Descartes melirik ke meja sebelah kanannya, sedang duduk berbicara disitu kulihat Mangun dan Magnus, mahasiswa tingkat akhir dari salah satu Universitas ternama  di Jogjakarta, sedang sibuk dari tadi membahas dehumanisme yang dilakukan pemerintah Indonesia. Memang di setiap akhir pekan, mereka sering datang ke cafe ini, mereka adalah pemuda asli Solo yang sedang menempuh pendidikan di kota Gudeg, dalam beberapa bulan terakhir ini mereka lebih sering nongkrong di cafe ini. Itulah yang kudengar dari beberapa karyawan cafe yang kudengar.

Dan sepertinya Descartes tidak tertarik sedikitpun pada pembahasan mereka.
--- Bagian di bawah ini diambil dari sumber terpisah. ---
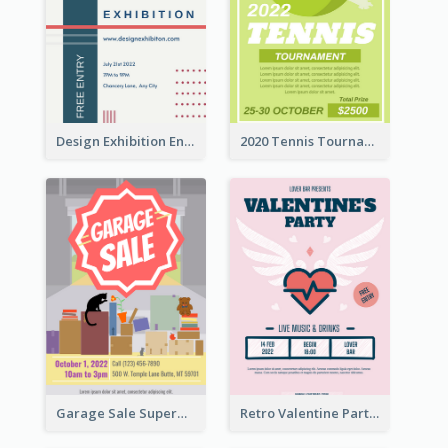
Design Exhibition Entry Flyer
2020 Tennis Tournament Flyer
Garage Sale Supermarket Flyer
Retro Valentine Party Pink Flyers Design Templates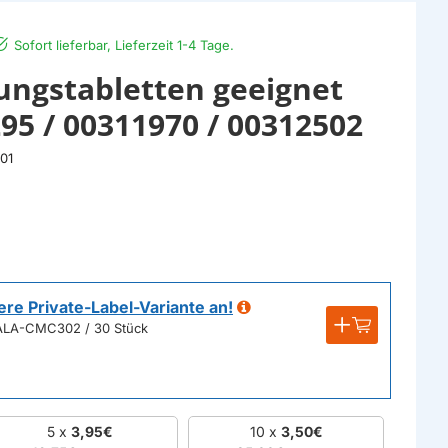
Sofort lieferbar, Lieferzeit 1-4 Tage.
ungstabletten geeignet
95 / 00311970 / 00312502
01
ere Private-Label-Variante an!
 ALA-CMC302 / 30 Stück
5 x
3,95€
10 x
3,50€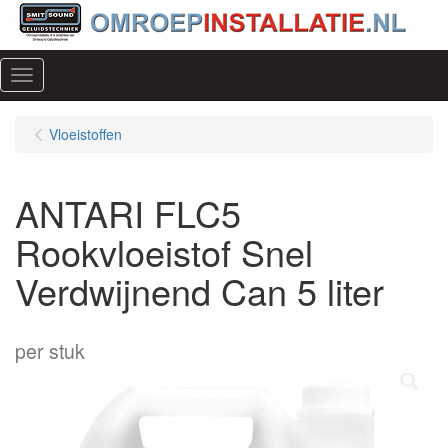
Menu
Vloeistoffen
ANTARI FLC5
Rookvloeistof Snel
Verdwijnend Can 5 liter
per stuk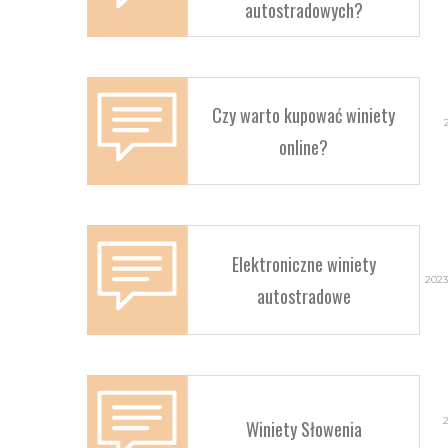
autostradowych?
Czy warto kupować winiety
online?
Elektroniczne winiety
2023
autostradowe
Winiety Słowenia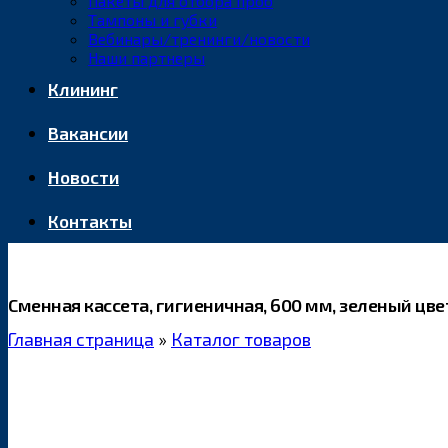
Пакеты для отбора проб
Тампоны и губки
Вебинары/тренинги/новости
Наши партнеры
Клининг
Вакансии
Новости
Контакты
Сменная кассета, гигиеничная, 600 мм, зеленый цве
Главная страница
»
Каталог товаров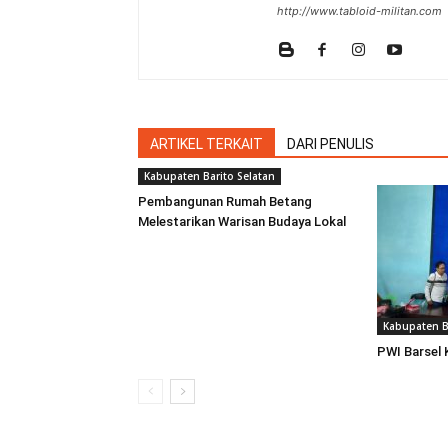
http://www.tabloid-militan.com
ARTIKEL TERKAIT
DARI PENULIS
Kabupaten Barito Selatan
Pembangunan Rumah Betang
Melestarikan Warisan Budaya Lokal
Kabupaten B
PWI Barsel 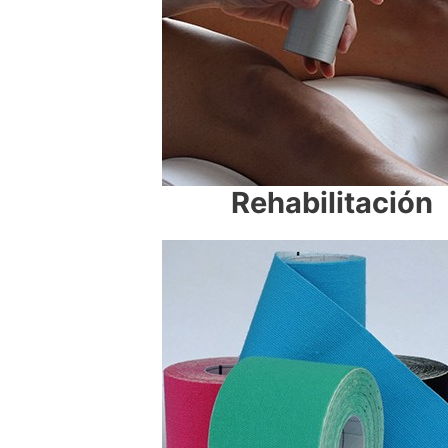
Rehabilitación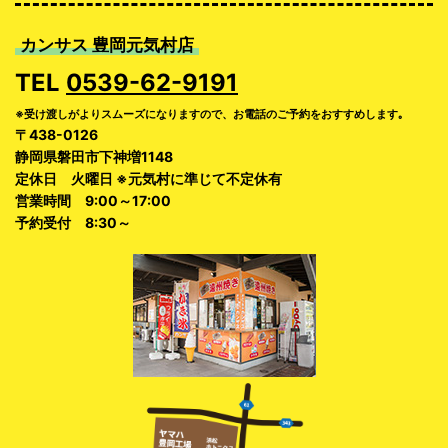
カンサス 豊岡元気村店
TEL
0539-62-9191
※受け渡しがよりスムーズになりますので、お電話のご予約をおすすめします｡
〒438-0126
静岡県磐田市下神増1148
定休日 火曜日 ※元気村に準じて不定休有
営業時間 9:00～17:00
予約受付 8:30～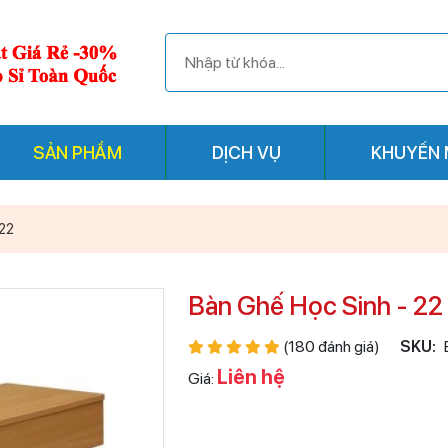
SẢN PHẨM
DỊCH VỤ
KHUYẾN 
 22
Bàn Ghế Học Sinh - 22
(180 đánh giá)
SKU:
Liên hệ
Giá: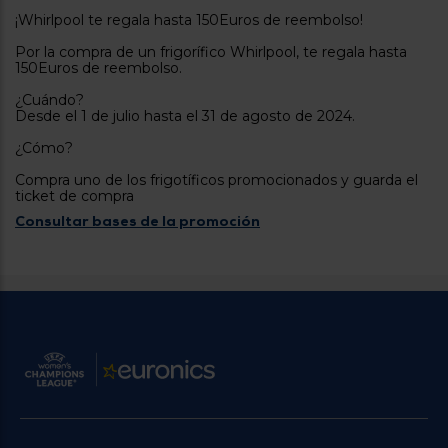
tá
¡Whirlpool te regala hasta 150Euros de reembolso!
ti
p
y
us
Por la compra de un frigorífico Whirlpool, te regala hasta
lo
con
150Euros de reembolso.
g
mejor
d
¿Cuándo?
plazo
to
Desde el 1 de julio hasta el 31 de agosto de 2024.
de
y
ar
entrega
¿Cómo?
Compra uno de los frigotíficos promocionados y guarda el
ticket de compra
¿Por
Consultar bases de la promoción
qué
te
pedimos
tu
código
postal?
Productos
con
entrega
en
24
horas
y/o
los más
cercanos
Toh ujung-ujungnya mereka juga akan mencari statistika untuk menjawab probabilitas pengulangan sejarah sosial, matematika juga toh yang akan mereka butuhkan nantinya terlepas dari teori yang berbusa-busa dari omongan yang mereka ucapkan. Mereka akan membutuhkan suatu kepastian bentuk untuk mendukung hipotesa yang mereka temukan”  Gumam Descartes.

Aku tersenyum, sepertinya Descartes sahabatku sedari semester satu ini memang tidak mau menyerah untuk tetap mencintai agama junjungannya, Rasional Matematis.